▶ **What is required**: Without including any pictures, write out the listing below exactly.
- Opening Delimiter -
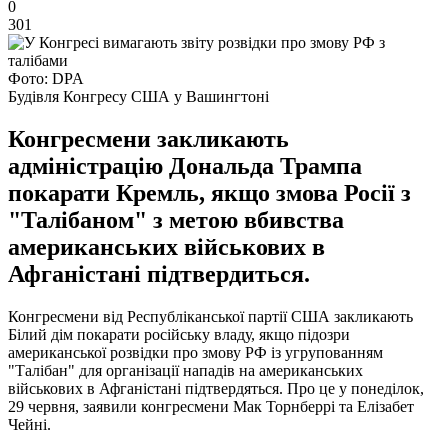
0
301
Фото: DPA
Будівля Конгресу США у Вашингтоні
Конгресмени закликають
адміністрацію Дональда Трампа
покарати Кремль, якщо змова Росії з
"Талібаном" з метою вбивства
американських військових в
Афганістані підтвердиться.
Конгресмени від Республіканської партії США закликають
Білий дім покарати російську владу, якщо підозри
американської розвідки про змову РФ із угрупованням
"Талібан" для організації нападів на американських
військових в Афганістані підтвердяться. Про це у понеділок,
29 червня, заявили конгресмени Мак Торнберрі та Елізабет
Чейні.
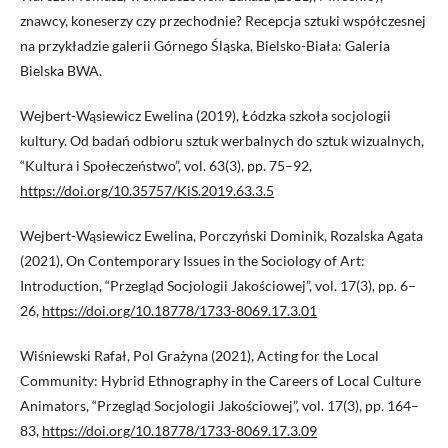
znawcy, koneserzy czy przechodnie? Recepcja sztuki współczesnej
na przykładzie galerii Górnego Śląska, Bielsko-Biała: Galeria
Bielska BWA.
Wejbert-Wąsiewicz Ewelina (2019), Łódzka szkoła socjologii
kultury. Od badań odbioru sztuk werbalnych do sztuk wizualnych,
“Kultura i Społeczeństwo”, vol. 63(3), pp. 75–92,
https://doi.org/10.35757/KiS.2019.63.3.5
Wejbert-Wąsiewicz Ewelina, Porczyński Dominik, Rozalska Agata
(2021), On Contemporary Issues in the Sociology of Art:
Introduction, “Przegląd Socjologii Jakościowej”, vol. 17(3), pp. 6–
26,
https://doi.org/10.18778/1733-8069.17.3.01
Wiśniewski Rafał, Pol Grażyna (2021), Acting for the Local
Community: Hybrid Ethnography in the Careers of Local Culture
Animators, “Przegląd Socjologii Jakościowej”, vol. 17(3), pp. 164–
83,
https://doi.org/10.18778/1733-8069.17.3.09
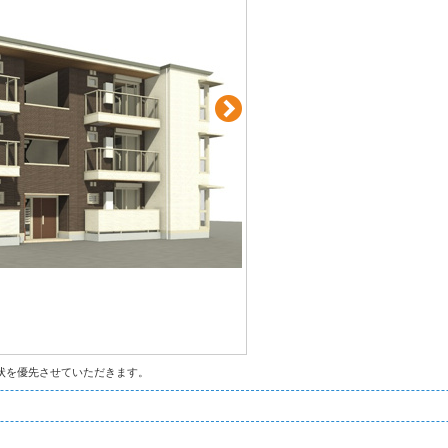
状を優先させていただきます。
- Closing Delimiter -
▶ **Finished exercise**:
0
301
Фото: DPA
Будівля Конгресу США у Вашингтоні
Конгресмени закликають
адміністрацію Дональда Трампа
покарати Кремль, якщо змова Росії з
"Талібаном" з метою вбивства
американських військових в
Афганістані підтвердиться.
Конгресмени від Республіканської партії США закликають
Білий дім покарати російську владу, якщо підозри
американської розвідки про змову РФ із угрупованням
"Талібан" для організації нападів на американських
військових в Афганістані підтвердяться. Про це у понеділок,
29 червня, заявили конгресмени Мак Торнберрі та Елізабет
Чейні.
znawcy, koneserzy czy przechodnie? Recepcja sztuki współczesnej
na przykładzie galerii Górnego Śląska, Bielsko-Biała: Galeria
Bielska BWA.
Wejbert-Wąsiewicz Ewelina (2019), Łódzka szkoła socjologii
kultury. Od badań odbioru sztuk werbalnych do sztuk wizualnych,
“Kultura i Społeczeństwo”, vol. 63(3), pp. 75–92,
https://doi.org/10.35757/KiS.2019.63.3.5
Wejbert-Wąsiewicz Ewelina, Porczyński Dominik, Rozalska Agata
(2021), On Contemporary Issues in the Sociology of Art:
Introduction, “Przegląd Socjologii Jakościowej”, vol. 17(3), pp. 6–
26,
https://doi.org/10.18778/1733-8069.17.3.01
Wiśniewski Rafał, Pol Grażyna (2021), Acting for the Local
Community: Hybrid Ethnography in the Careers of Local Culture
Animators, “Przegląd Socjologii Jakościowej”, vol. 17(3), pp. 164–
83,
https://doi.org/10.18778/1733-8069.17.3.09
状を優先させていただきます。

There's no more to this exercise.